Posted: July 1, 2020
Dr. Robert Nichols, postdoc alum from Patterson Lab, received a USDA grant to study "organophosphate (OP) chlorpyrifos" a commonly used pesticide for fruits and vegetables despite its potential to cause neurotoxicity in children and neonates.
"The organophosphate (OP) chlorpyrifos" is a commonly used pesticide (7 million pounds annually) for fruits and vegetables (e.g., apples, peaches, bell peppers) despite its potential to cause neurotoxicity in children and neonates. The gut microbiome is a potential contributor to disease pathogenesis and progression and has been reported to interact with numerous OPs. No studies have investigated the effect of chlorpyrifos on the gut microbiome at environmentally relevant dietary doses (EPA reference dose is 0.3 μg/kg/day). This study includes a unique multi-disciplinary approach to mechanistically dissect the impact of chronic environmentally relevant dietary exposure to chlorpyrifos in wild type and germ-free mice at the following doses; the EPA reference dose of 0.3 μg/kg/day, ten times higher (3 μg/kg/day), and ten times lower (0.03 μg/kg/day) in both a normal chow diet and a high-fat diet (60% kcal from fat).
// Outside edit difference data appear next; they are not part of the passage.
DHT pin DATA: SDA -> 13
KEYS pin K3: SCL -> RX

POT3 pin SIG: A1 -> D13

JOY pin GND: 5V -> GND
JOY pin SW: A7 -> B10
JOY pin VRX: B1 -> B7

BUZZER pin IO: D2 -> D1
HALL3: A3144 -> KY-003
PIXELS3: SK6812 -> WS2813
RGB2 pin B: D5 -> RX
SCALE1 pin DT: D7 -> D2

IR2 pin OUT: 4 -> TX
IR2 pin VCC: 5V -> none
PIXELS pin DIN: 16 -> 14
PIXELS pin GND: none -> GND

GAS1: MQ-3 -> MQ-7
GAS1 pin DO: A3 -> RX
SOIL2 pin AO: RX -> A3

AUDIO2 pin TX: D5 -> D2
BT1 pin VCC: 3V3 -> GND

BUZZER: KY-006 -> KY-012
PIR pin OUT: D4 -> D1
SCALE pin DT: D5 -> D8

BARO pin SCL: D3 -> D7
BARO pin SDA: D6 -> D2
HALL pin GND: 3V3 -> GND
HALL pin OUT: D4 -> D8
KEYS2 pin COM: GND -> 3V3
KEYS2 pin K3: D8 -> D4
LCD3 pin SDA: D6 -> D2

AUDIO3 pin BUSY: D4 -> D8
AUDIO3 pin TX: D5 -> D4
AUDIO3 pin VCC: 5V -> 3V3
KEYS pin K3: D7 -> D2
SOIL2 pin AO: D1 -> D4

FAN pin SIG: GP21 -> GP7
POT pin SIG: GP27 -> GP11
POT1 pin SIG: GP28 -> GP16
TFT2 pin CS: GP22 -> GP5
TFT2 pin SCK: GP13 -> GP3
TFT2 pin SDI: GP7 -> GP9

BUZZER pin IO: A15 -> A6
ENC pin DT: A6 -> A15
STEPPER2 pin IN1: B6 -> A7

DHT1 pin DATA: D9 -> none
This study will test the hypothesis that chronic environmentally relevant dietary exposure of chlorpyrifos will promote impaired gut microbiome metabolism, gut permeability, an increase of circulating LPS in mouse serum and will exacerbate the effects of a high-fat diet. Established microbiome and metabolomic pipelines will delineate how microbiome compositional changes and perturbations influence the host-gut metabolic axis. A bacterial flow cytometry approach will explore structural changes and can differentiate between direct and indirect effects of chlorpyrifos. A newly established metatranscriptomic pipeline will be the first to validate the above data by elucidating bacterial enzymatic gene changes. Together these results will illustrate that chlorpyrifos exposure promotes detrimental modulation of the gut microbiome." Robert will be working with Chris Houser from Penn State Extension in the near future to connect with some local farmers and their work.